Adversarial simulation. Some of the best auditors like to deploy contracts and just poke at them with transactions. This is a fundamentally different process from reading code, closer to sophisticated fuzzing. I haven’t seen AI applied here yet, but it could be promising: feed the model the code to build intuition about what to try, then let it probe the deployed contract for unexpected behaviors. Worth exploring.
Feedback loops. When an external auditing firm finds issues we missed, AI can help analyze whether the gap was human error or a missing process step. This is important because the value of an external audit isn’t just catching remaining bugs. The real value is that it audits your internal auditing team. Every miss is a signal about where your process has holes, and AI can help systematize that learning so the holes get filled for next time.
Don’t let AI distract from process discipline. As AI takes on more of the audit workload, the human’s job is to be both a great auditor and a great orchestrator. The most helpful tool the human has is a great process. As AI speeds up certain steps, it means you can afford to add more. Evolve the process. Experiment with new steps.
Change of reference frame. I’ve been rereading Rick Rubin’s The Creative Act and one idea keeps coming back: a change of environment or reference frame can facilitate creativity. The same is true for auditing.
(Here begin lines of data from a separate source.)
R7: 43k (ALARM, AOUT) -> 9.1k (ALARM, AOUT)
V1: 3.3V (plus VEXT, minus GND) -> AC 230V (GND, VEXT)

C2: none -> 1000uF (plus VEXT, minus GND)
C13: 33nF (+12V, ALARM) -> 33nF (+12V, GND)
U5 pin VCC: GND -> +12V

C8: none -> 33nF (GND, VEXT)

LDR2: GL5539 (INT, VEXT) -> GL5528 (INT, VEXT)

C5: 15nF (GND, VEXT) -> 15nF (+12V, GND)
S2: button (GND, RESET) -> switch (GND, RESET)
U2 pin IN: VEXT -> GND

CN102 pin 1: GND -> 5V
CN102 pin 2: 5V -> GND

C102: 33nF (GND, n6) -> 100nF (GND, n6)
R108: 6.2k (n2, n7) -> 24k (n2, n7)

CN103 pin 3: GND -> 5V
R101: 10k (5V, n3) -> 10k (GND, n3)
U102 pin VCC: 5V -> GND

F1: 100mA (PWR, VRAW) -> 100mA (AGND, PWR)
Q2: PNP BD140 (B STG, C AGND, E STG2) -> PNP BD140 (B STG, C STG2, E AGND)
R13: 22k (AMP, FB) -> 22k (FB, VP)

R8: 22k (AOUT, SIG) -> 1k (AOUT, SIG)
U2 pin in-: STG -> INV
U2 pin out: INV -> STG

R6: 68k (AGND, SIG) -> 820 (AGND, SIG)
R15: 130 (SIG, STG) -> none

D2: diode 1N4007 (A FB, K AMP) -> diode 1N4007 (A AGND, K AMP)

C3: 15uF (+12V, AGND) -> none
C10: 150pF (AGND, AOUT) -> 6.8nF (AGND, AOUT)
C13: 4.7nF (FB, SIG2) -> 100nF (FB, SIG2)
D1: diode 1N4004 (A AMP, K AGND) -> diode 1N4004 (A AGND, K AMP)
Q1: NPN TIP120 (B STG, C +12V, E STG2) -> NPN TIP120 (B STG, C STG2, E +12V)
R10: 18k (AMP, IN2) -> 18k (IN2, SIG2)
AI doesn’t need to find all the bugs or do all the work. It just needs to help you look at the code differently and that may just surface issues you would have otherwise missed.
These are just some of the examples of which I'm sure there will be many more.
SPEED → QUALITY
The reason this all works isn’t because AI makes auditing faster (though it does). It’s because speed, applied strategically, converts into quality.
First, by automating mundane work, you free human attention for the parts that actually need deep reasoning. When AI handles threat model generation, checklist enforcement, and POC writing, auditors can spend their time on the hard problems: trust model analysis, dependency assumptions, cross-contract interaction risks.
Second, speed lets you do things that humans could never justify doing. Proving a full set of invariants across a large codebase in a short audit window was simply not feasible before. Now it is. AI doesn’t just speed up existing steps; it makes entirely new steps possible. That’s a direct coverage gain.
Third, AI is consistent in a way humans aren’t. We’ve noticed internally that excitement about following the process fades over time. Humans get bored of threat models. They start questioning whether a step is worth the effort. AI has no such drift. Ask it to run a threat model three months from now and it’ll do it at least as well as today, probably better as models improve. That consistency is itself a quality advantage.
This applies well beyond smart contract security. The instinct is to keep AI at arm’s length when it comes to quality. But speed and quality aren’t opposed if you’re thoughtful about where the speed goes. Reclaim human attention for deep work. Make previously impossible steps possible. Maintain consistency where humans can’t.